Ever-changing Wilco a picture of versatility
Chicago stars to help close Festival at Sandpoint
Wilco performs Saturday night at the Festival at Sandpoint.
Wilco has never made the same album twice.
The Chicago band fronted by songwriter Jeff Tweedy is constantly reinventing itself: They’re alt-country one day, experimental rock the next. Sometimes they’re folky; other times, they’re kind of poppy. It’s hard to pin them down.
And they’re still delivering surprises. The band recently released its ninth studio album, cheekily titled “Star Wars,” for free on its website without any previous fanfare, and it’s their most playful, unpredictable LP in years.
Since Wilco is helping close out the Festival at Sandpoint this weekend, I was inspired to go back and listen to the band’s entire discography. I’ve pulled a key track from each of their studio albums to illustrate their versatility and skill; consider it a Wilco primer.
“Box Full of Letters” on “A.M.” (1995) – Wilco was formed following the breakup of Tweedy’s alt-country project Uncle Tupelo, and the band’s debut LP is straight-ahead country rock. It’s since been dismissed by Tweedy – his ego was also bruised because Son Volt, his Uncle Tupelo band mate Jay Farrar’s new group, was getting better reviews at the time – but it still features some standout tracks. “Box Full of Letters” was the band’s first single, and although it hardly ranks among their best work, it certainly suggests promise.

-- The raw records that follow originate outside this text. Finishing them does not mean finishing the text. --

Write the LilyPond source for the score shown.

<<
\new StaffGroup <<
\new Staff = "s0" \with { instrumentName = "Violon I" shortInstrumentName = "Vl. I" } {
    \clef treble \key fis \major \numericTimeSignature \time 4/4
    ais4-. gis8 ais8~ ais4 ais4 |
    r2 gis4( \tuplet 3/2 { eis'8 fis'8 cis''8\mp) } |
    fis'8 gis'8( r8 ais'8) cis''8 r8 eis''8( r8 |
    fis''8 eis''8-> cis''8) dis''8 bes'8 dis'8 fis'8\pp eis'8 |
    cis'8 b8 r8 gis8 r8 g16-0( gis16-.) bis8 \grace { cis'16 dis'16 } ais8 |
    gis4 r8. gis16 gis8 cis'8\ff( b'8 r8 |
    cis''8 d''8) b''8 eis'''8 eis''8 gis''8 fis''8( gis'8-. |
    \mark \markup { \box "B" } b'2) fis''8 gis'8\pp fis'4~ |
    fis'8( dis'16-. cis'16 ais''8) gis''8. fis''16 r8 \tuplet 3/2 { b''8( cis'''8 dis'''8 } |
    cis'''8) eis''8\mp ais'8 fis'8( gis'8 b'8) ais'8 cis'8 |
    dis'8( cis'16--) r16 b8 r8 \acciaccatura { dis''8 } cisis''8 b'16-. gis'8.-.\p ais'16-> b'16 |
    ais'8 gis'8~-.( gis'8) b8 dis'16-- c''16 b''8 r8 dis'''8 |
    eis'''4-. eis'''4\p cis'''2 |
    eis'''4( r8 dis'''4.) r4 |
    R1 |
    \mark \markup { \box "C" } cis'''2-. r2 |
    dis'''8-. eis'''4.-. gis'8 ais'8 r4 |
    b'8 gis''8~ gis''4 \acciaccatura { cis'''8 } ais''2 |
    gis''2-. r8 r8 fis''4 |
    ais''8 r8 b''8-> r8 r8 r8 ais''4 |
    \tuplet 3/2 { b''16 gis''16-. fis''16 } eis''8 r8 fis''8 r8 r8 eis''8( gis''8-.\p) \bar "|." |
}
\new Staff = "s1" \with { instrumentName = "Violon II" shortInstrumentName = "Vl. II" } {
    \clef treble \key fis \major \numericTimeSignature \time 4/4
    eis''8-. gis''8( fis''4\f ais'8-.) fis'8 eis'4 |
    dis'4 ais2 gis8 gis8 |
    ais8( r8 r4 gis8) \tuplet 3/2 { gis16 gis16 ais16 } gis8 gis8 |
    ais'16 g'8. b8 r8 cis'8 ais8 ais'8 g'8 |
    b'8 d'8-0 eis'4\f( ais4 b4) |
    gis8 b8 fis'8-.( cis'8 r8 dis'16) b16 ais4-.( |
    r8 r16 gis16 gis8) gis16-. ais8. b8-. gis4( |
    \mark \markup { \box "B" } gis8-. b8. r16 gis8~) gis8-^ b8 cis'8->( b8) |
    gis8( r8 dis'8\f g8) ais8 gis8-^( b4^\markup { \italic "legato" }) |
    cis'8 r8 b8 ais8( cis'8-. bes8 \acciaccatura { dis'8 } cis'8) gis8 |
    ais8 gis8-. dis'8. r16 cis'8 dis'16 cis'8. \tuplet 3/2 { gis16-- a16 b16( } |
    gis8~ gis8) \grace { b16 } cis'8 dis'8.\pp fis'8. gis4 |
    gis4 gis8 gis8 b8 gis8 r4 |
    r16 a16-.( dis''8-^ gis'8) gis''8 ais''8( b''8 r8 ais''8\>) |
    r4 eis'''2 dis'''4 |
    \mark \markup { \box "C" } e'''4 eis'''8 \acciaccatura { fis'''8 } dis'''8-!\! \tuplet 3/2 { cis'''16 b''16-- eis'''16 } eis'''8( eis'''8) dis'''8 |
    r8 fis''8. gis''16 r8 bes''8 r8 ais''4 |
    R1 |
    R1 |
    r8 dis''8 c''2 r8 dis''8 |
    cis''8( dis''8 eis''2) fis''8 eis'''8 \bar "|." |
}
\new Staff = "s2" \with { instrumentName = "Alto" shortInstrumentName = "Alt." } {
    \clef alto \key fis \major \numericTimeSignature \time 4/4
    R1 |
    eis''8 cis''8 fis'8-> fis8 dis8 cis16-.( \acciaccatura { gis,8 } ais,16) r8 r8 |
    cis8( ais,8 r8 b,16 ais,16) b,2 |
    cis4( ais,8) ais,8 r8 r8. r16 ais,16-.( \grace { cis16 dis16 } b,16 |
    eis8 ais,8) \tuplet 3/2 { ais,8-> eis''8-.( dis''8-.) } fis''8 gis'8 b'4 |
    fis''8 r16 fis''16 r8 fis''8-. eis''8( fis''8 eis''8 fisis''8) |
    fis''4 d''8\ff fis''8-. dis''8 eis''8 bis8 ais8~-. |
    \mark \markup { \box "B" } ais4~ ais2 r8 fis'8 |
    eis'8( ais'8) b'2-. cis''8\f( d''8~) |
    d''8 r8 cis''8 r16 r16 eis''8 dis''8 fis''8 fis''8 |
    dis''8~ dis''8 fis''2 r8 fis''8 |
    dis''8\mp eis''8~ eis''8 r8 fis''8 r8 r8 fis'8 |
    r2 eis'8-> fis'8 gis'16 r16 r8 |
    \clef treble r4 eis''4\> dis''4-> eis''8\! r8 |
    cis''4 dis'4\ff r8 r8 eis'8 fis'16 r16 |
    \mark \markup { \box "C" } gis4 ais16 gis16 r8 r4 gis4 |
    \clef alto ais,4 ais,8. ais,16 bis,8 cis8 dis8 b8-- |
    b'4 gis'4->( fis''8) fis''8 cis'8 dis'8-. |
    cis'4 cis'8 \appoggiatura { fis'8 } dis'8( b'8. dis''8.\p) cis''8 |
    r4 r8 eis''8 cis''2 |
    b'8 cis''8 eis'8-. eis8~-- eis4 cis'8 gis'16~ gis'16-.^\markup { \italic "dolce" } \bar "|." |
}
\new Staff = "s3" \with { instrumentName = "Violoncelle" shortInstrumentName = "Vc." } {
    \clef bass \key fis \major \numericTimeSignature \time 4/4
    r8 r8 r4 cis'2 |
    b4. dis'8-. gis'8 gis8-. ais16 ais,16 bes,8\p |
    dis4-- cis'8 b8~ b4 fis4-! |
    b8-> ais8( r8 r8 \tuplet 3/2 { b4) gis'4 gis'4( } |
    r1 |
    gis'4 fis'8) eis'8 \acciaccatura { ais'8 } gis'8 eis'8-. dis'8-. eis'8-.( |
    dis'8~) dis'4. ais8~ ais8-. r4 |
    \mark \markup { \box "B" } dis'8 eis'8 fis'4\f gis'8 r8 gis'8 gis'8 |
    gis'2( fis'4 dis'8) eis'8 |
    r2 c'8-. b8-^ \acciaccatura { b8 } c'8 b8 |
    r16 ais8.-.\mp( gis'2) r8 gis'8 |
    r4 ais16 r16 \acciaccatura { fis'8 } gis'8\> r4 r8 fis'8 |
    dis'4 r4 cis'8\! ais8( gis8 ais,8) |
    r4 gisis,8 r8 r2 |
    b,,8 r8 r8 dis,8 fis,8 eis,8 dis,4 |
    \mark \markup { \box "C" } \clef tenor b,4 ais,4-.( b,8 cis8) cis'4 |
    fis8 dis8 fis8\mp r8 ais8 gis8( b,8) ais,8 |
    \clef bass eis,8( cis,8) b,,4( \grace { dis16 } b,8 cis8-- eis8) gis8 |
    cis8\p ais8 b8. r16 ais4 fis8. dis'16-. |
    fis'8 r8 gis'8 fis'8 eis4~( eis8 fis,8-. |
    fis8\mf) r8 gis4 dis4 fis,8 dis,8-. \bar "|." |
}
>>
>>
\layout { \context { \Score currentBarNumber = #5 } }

“Outtasite (Outta Mind)”/ “Outta Mind (Outta Sight)” on “Being There” (1996) – A year after “A.M.,” Wilco began coloring outside the lines on their ambitious sophomore album. This double LP features two different arrangements of the same song (note the flip-flopped titles) on each of its discs – one’s a rollicking rocker, the other’s an ambling country tune. Both versions work on their own terms, and that stylistic juggling act illustrates how Wilco is able to operate simultaneously on different planes.
“Via Chicago” on “Summerteeth” (1999) – On an album of pop songs tinged with darkness, “Via Chicago” is by far the darkest: It opens with some foreboding lyrics (“I dreamed about killing you again last night”) and never lightens up. The song also represents the band’s most blatant stab at experimentation yet, with its strange, lilting background vocals and off-kilter drum fills, and that would continue through their next couple of records.
“Jesus Etc.” on “Yankee Hotel Foxtrot” (2001) – Abandoned by their label and separated from founding member Jay Bennett, Wilco had an unexpected breakout success with “Yankee Hotel Foxtrot.” It’s difficult to pick just one song off the record, but this one, positioned right in the middle of the track list, is a particular standout. It’s at this point that Wilco became not just critical darlings but indie rock stars, and “Jesus Etc.” shows the band definitively shaking off its country rock roots.
“Spiders (Kidsmoke)” on “A Ghost Is Born” (2004) – Even stranger and more outwardly experimental than its predecessor, “A Ghost Is Born” was released shortly after Tweedy left rehab for a painkiller addiction. “Spiders” is one of the album’s two sprawling curiosities – the other is the polarizing 15-minute noise epic “Less Than You Think” – a wiry, jittery song that bubbles over into a rousing guitar-heavy climax. Even better is the version that shows up on the band’s live album “Kicking Television.”
“Hate It Here” on “Sky Blue Sky” (2007) – After working through his depression and anxieties on “A Ghost Is Born,” Tweedy settles into agreeable folk rock mode for album six. This collection of songs muses on domestic life and Tweedy’s difficulty with settling into it, and on “Hate It Here,” he tries to distract his troubled mind with a laundry list of household chores (“What am I gonna do when I run out of shirts to fold?” he wonders). It’s a portrait of a famously insecure artist poking fun at his own insecurities.
“You and I” on “Wilco (The Album)” (2009) – Considering this self-titled album opens with a similarly self-titled song ensuring that “Wilco will love you, baby,” you can tell Tweedy has lightened up considerably. The gentle ballad “You and I,” a duet with singer-songwriter Feist, seems to neatly sum up the entire record: There’s still a sense of brooding and a twinge of melancholy here, but it’s also grudgingly optimistic: “I think we can take it / All the good with the bad.”
“Art of Almost” on “The Whole Love” (2011) – Wilco’s eighth album announces its strangeness right from the get-go, with this trippy, twisty number that boasts blippy electronic elements (they almost seem to be channeling Radiohead) and a lot of obvious studio trickery. “Art of Almost” has the sound of a band trying to regain its footing after a period of stylistic rebirth, and while it doesn’t possess the fearless innovation of anything on “Yankee Hotel Foxtrot,” it serves as a perfect set-up to the weirdness that is “Star Wars.”